Finding deception in text

When people speak or write deceptively, there are characteristic ways in which their word usage changes. My work has been built on a model of deception developed by James Pennebaker at the University of Texas, Austin.

Pennebaker’s model was developed empirically, by asking people to write in support of ideas that they did and didn’t believe in. As a result, it works best when applied to statements where the speaker or author is free to express him- or herself without constraints. In other situations, for example question and answer, testimony, business writing, and journalism, the model needs modification. For example, in the presidential debates, it’s much easier to detect how much deceptiveness (spin) is happening in the opening statements than in the responses to questions.

Deception results in:

  • Reduced frequency of first-person singular pronouns, perhaps as a way of decreasing distance or ownership of the content.
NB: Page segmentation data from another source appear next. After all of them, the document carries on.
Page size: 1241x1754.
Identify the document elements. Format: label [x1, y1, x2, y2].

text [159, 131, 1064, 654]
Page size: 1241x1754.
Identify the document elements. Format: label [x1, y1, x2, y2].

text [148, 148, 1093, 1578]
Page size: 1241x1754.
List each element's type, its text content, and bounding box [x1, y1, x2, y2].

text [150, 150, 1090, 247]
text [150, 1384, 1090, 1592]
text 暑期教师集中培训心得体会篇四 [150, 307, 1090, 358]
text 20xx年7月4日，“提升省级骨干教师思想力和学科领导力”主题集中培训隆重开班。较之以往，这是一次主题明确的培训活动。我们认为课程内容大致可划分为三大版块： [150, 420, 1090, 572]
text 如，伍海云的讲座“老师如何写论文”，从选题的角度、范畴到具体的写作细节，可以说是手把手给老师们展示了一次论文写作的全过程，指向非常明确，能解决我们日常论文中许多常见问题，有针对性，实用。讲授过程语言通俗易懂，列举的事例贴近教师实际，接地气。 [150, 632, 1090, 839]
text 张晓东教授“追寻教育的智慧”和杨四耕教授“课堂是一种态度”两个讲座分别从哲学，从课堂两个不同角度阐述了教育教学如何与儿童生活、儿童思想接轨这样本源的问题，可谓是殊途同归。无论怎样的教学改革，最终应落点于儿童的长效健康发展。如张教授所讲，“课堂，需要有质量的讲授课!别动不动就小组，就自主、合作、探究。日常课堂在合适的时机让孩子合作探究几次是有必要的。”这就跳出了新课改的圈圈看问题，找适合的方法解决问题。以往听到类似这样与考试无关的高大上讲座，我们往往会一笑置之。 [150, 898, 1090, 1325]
In contrast, increased frequency of first-person pronouns signals warmth.
  • Reduced use of exclusive words, words like “but”, “or”, “however”, and “whereas”. These words introduce parts of sentences tha modify the rest and so are markers for increased complexity. Those who are being deceptive are, to some extent, controlling the content in a way that doesn’t happen in completely spontaneous speech, and this take cognitive resources. The extra processing required seems to come at the expense of the complexity of the content.
  • Increased use of negative emotion words such as “anger”. This seems to be because of some sense of societal disapproval of deception that colours the speaker’s mental landscape.
  • Increased use of motion verbs. This may be because of an attempt to keep the narrative moving and so distract from any inadvertent flaws; or it may be a side-effect of decreasing the overall complexity. Verbs like “go” and “going” are particularly important in this class.

We are not good at controlling our use of these classes of words, nor are we any good at noticing their frequencies, either hearing or reading. That’s mostly why the existence of this side-channel of information about a speaker’s mental state has not been noticed until recently.

Computer programs are, of course, very good at computing frequencies and so they can be used to compute deception scores for chunks of text very easily.